Günzel, Stephan. 2008. „Böse Bilder? Sehenhandeln im Computerspiel“ In Das Böse heute. Formen und Funktionen, herausgegeben von Werner Faulstich, 295-305. München: Wilhelm Fink.
Keywords: Killerspieldebatte, Bildwissenschaft, Sehenhandeln, Moral, Interaktivität
1. Worum geht es in dem Text?
Im Rahmen eines Sammelbandes zum Bösen präsentiert Stephan Günzel einen erfrischend unaufgeregten Zugang zur sogenannten ‚Killerspieldebatte‘, die im Jahr 2008 in Politik und Presse noch sehr prominent war.
Er nutzt dabei die bildwissenschaftliche Unterscheidung von Bildträger, Bildsujet und Bildobjekt (Husserl), um die spezifische Medialität des Computerspiels (aka seine Interaktivität) als Quelle eines verbreiteten Missverständnisses in der ‚Killerspieldebatte‘ aufzuzeigen: Was Computerspieler*innen sehen, ist nicht das, was ein(e) hinzukommende(r) Beobachter*in sieht, weil Computerspieler*innen nicht nur sehen, sondern ‚sehenhandeln‘.

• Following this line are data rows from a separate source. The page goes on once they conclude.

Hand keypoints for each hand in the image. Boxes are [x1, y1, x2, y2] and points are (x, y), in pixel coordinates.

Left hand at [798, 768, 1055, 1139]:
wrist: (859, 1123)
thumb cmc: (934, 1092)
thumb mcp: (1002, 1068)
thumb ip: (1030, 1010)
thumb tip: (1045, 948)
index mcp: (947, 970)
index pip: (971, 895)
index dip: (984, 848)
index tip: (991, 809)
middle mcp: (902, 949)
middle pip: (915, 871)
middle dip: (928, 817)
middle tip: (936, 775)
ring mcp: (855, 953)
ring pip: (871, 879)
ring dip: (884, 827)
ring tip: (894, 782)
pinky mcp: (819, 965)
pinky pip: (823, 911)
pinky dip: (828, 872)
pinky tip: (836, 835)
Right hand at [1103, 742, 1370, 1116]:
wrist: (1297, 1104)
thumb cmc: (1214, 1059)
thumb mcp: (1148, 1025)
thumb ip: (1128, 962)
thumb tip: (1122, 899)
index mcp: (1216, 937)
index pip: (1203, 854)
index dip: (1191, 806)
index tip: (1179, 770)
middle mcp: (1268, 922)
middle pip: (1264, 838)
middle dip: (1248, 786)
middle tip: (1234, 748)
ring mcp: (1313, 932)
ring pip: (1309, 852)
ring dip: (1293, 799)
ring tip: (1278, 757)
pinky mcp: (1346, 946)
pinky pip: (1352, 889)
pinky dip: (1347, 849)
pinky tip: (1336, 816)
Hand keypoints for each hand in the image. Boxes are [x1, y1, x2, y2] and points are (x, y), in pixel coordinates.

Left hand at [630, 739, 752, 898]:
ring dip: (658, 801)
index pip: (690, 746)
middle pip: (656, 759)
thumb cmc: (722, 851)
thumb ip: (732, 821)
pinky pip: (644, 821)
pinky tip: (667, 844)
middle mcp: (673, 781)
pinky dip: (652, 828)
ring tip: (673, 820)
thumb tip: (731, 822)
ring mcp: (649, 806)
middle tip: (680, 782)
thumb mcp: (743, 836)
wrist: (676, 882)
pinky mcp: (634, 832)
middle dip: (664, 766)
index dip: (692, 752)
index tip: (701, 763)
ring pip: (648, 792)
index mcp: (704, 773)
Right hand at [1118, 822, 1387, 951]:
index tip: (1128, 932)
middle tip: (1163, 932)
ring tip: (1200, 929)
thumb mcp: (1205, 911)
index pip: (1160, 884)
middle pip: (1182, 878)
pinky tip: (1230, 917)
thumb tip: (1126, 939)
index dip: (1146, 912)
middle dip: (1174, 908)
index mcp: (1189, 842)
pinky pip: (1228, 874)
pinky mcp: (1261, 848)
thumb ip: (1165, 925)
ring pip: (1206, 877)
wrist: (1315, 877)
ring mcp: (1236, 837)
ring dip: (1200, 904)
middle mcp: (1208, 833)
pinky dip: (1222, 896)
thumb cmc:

Mögliche Gewaltdarstellungen (etwa im First-Person-Shooter) sind somit zwar nicht egal, da die Interaktion aber mit dem Bildobjekt (und nicht mit dem Bildsujet) stattfindet, kann es laut Günzel kein Böses im eigentlichen Sinne im Computerspiel geben.
2. Warum sollte ich diesen Text lesen? Wofür ist er hilfreich?
Der Text reißt auf wenigen Seiten (elf mit Bildern!) viele Themen an, die für das Verständnis von Computerspielen und Game Studies wichtig sind.
Zu diesen Themen gehören u. a. der ‚Gründungsstreit‘ der Game Studies (Ludolog*innen versus Narratolog*innen), einige vielzitierte ‚Klassiker‘ der Game Studies (Huizinga, Caillois, Schiller) und ihre Definitionen von ‚Spiel‘.
Am interessantesten ist der Aufsatz aber in Bezug auf die spezifische Medialität des Computerspiels, seine Interaktivität und Immersivität: Wer ein Computerspiel nicht selbst spielt, sondern beispielsweise via Let’s-Play-Video oder als Backseat-Gamer*in rezipiert, nimmt einen Medienwechsel hin und kann somit das rezipierte Computerspiel nicht in seiner Gesamtheit beurteilen. Um sich das zu vergegenwärtigen, ist Günzels Aufsatz auch über 15 Jahre nach seiner Veröffentlichung noch relevant.
Anknüpfungspunkte ergeben sich außerdem für die Analyse von Walkingsimulatoren, die häufig auf Shooter-Engines aufbauen (z. B. Dear Esther).
3. Worauf sollte ich vor/bei der Lektüre achten?
Der Aufsatz ist sicherlich nicht perfekt – das Thema des Bösen beispielsweise fühlt sich teilweise wie ein Fremdkörper an und scheint ein Zugeständnis an das Thema des Sammelbandes zu sein, während der Autor sich mehr für die Killerspieldebatte und die Medialität des Computerspiels interessiert.
Außerdem bricht der Text nach einem Abschnitt mit Beispielen (überwiegend First-Person-Shooter) sehr unvermittelt ab und so können wichtige Themen aufgrund der Kürze des Aufsatzes nur kursorisch behandelt werden.
Die Vorzüge des Textes machen diese Schwächen jedoch mehr als wett.
4. Bezüge zu anderen Texten
Günzel referiert in aller Kürze einige sehr wichtige Texte der prädigitalen Spieleforschung, welche die Game Studies bis heute prägen: insbesondere Homo ludens von Johan Huizinga, Die Spiele und die Menschen von Roger Caillois und Friedrich Schillers Ästhetische Erziehung des Menschen, in der das berühmte Zitat, der Mensch sei nur da ganz Mensch, wo er spiele, enthalten ist, das in der Frühzeit der Game Studies häufig zur Legitimation ihrer Forschung herangezogen wurde.
Dieser Beitrag wurde verfasst von Franziska Ascher.